#### [Problem]
Resume the forum thread on Australian skilled visa points and invitations from its last line.

#### [Reading passage]
In fact both forms are voluntary 

But Most members fill both

Cheers


----------



## tulasi (Apr 11, 2015)

newbienz said:


> tulasi said:
> 
> 
> > Hi
> ...


Thank you.


----------



## NewHomeAU (Dec 4, 2017)

ANZSCO Code: 263111
EOI: 5th Dec 2017
Age: 30
PTE: 10
Edu: 15
Exp: 10

Total: 65/70

Planning for Spouse points claim to make it 70/75 - do you see any chance for me?

TIA


----------



## kbjan26 (Apr 12, 2015)

Guys,

Will I get invite in April? I have been waiting for 189 for two and half years researching and analyzing. Should I jump to 190 out of haste?

Regards,
Balaji K


----------



## foxes (Aug 20, 2017)

kbjan26 said:


> Guys,
> 
> Will I get invite in April? I have been waiting for 189 for two and half years researching and analyzing. Should I jump to 190 out of haste?
> 
> ...




Absolutely! If you wanna secure an invite quicker, go with 190. 


Sent from my iPhone using Tapatalk


----------



## kbjan26 (Apr 12, 2015)

foxes said:


> Absolutely! If you wanna secure an invite quicker, go with 190.
> 
> 
> Sent from my iPhone using Tapatalk


I had always wanted to keep my options open and hence 189. I never wanted 190. I would be hurting myself even more if I don't secure 189 :Cry: :Cry:


----------



## foxes (Aug 20, 2017)

kbjan26 said:


> I had always wanted to keep my options open and hence 189. I never wanted 190. I would be hurting myself even more if I don't secure 189 :Cry: :Cry:




Well it’s all about choices and priority. Ask yourself what you really want. Good luck.


Sent from my iPhone using Tapatalk


----------



## kbjan26 (Apr 12, 2015)

#### [Dataset items]
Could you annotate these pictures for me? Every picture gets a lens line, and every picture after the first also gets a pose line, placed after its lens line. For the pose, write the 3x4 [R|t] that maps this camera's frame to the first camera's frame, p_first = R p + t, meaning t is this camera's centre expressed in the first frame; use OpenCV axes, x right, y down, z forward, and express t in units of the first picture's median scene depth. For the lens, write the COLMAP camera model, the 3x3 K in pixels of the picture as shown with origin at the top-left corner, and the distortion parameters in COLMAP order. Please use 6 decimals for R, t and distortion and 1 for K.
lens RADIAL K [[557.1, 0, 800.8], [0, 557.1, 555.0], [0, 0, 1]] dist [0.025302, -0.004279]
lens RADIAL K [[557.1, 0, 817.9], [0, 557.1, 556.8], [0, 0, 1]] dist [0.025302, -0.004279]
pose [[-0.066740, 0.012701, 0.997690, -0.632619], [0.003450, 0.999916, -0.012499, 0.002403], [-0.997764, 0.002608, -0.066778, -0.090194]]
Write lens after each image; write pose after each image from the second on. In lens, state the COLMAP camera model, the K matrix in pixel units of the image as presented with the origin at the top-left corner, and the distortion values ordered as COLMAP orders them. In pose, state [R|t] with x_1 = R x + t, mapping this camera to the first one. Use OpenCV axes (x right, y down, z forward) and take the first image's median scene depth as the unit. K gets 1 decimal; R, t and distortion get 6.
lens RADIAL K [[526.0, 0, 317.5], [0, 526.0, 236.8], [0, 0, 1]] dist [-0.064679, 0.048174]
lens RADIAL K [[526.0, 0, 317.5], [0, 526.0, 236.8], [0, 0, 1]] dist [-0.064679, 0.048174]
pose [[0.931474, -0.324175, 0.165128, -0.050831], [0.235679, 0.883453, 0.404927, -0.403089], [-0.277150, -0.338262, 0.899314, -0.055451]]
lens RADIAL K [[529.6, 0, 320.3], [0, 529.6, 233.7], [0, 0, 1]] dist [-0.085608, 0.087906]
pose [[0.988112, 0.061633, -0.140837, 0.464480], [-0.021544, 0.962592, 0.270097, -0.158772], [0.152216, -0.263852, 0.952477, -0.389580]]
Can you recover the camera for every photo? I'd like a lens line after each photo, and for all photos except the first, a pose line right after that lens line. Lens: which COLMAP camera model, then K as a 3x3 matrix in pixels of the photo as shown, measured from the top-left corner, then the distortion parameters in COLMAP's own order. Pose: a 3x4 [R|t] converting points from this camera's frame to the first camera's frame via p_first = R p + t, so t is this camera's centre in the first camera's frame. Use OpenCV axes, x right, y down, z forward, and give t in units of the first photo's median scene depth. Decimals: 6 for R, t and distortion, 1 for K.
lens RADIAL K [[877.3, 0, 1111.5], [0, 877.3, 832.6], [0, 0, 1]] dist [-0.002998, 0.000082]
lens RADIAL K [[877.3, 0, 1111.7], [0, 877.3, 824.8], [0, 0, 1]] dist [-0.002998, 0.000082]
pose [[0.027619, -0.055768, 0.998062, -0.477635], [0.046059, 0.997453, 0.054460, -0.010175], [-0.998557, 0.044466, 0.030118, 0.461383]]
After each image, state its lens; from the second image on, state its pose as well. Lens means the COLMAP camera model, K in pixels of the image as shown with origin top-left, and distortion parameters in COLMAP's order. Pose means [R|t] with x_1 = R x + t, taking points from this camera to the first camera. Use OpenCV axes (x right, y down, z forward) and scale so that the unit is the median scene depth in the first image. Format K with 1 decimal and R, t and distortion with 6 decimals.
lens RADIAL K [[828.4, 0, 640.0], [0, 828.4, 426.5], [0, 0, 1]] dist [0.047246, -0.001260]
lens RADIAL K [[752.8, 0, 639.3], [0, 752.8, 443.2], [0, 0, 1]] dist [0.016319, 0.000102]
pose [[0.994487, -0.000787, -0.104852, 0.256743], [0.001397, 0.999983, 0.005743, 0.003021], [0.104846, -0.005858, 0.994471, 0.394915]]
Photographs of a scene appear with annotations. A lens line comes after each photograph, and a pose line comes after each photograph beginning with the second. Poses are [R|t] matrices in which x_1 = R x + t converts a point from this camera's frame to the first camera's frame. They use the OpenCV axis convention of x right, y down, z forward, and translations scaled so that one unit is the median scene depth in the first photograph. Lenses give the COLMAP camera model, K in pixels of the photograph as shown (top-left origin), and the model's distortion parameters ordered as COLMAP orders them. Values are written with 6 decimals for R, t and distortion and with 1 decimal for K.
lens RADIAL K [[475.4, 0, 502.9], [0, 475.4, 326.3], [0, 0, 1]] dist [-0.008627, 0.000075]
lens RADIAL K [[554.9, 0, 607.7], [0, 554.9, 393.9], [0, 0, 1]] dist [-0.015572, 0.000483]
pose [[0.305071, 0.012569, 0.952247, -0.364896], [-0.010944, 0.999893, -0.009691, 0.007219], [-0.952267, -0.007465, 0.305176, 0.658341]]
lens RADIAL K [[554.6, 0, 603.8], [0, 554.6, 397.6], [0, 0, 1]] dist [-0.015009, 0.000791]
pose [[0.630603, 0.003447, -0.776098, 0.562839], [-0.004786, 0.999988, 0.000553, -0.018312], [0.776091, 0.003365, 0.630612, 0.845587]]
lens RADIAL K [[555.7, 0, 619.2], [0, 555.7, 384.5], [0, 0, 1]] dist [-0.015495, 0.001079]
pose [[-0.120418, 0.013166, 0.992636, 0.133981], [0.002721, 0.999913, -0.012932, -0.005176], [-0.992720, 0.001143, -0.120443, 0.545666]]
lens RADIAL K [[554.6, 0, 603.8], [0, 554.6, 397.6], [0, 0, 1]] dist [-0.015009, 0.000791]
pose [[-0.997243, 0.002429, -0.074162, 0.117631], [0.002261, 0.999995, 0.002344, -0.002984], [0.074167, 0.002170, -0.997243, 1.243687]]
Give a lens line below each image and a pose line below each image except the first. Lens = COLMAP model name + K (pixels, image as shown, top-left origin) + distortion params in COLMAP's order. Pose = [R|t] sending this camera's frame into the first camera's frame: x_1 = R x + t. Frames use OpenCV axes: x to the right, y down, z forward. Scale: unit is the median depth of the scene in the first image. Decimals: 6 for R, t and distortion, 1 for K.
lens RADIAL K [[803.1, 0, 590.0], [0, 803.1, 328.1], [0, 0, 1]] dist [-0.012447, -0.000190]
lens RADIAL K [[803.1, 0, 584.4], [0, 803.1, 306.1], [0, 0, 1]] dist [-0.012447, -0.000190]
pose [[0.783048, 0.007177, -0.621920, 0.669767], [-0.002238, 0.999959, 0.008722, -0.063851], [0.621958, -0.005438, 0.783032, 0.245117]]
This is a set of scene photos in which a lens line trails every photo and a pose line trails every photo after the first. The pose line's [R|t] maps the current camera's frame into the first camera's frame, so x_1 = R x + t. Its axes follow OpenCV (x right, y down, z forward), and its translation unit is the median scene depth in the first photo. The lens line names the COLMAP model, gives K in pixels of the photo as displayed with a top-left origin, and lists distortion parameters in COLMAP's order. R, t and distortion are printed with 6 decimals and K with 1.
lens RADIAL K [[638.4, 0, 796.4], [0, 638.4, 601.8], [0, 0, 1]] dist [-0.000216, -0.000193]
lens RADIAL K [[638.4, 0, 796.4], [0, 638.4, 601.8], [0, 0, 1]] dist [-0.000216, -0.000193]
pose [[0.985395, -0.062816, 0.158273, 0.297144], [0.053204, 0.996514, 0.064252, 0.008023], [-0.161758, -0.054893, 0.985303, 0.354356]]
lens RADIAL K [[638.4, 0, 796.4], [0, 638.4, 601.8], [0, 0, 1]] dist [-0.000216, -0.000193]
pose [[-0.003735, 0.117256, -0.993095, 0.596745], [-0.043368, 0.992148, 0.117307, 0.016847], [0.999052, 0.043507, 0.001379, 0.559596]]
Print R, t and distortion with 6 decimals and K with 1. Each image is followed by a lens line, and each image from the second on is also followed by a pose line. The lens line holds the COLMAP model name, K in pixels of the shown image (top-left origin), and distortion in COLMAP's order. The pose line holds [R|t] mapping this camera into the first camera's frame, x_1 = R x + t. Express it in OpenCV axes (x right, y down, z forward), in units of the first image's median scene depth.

#### [Expected output]
foxes said:


> Well it’s all about choices and priority. Ask yourself what you really want. Good luck.
> 
> 
> Sent from my iPhone using Tapatalk


It's only 189 and only 189. I hope I stand a chance


----------



## NewHomeAU (Dec 4, 2017)

kbjan26 said:


> It's only 189 and only 189. I hope I stand a chance


I see the first EOI was in 2016 Feb, Did you do your ACS part again as its only valid for 2 years?


----------



## kbjan26 (Apr 12, 2015)

NewHomeAU said:


> I see the first EOI was in 2016 Feb, Did you do your ACS part again as its only valid for 2 years?


Yes that's right


----------



## NewHomeAU (Dec 4, 2017)

kbjan26 said:


> Yes that's right


i hope you get your 189 soon. All the best............


----------



## andreyx108b (Mar 15, 2015)

foxes said:


> Well it’s all about choices and priority. Ask yourself what you really want. Good luck.
> 
> 
> Sent from my iPhone using Tapatalk


SC190 is good. I can't complaint, its 2 years in NSW then I am free to do what I like all over AUS, not that I am planning to move outside of Sydney...


----------



## kiasuvivek (Mar 21, 2017)

andreyx108b said:


> SC190 is good. I can't complaint, its 2 years in NSW then I am free to do what I like all over AUS, not that I am planning to move outside of Sydney...


Is it true that for 190, as soon as visa is granted you need to move in to NSW? Do we even get time to give 2 months notice to current offshore employer?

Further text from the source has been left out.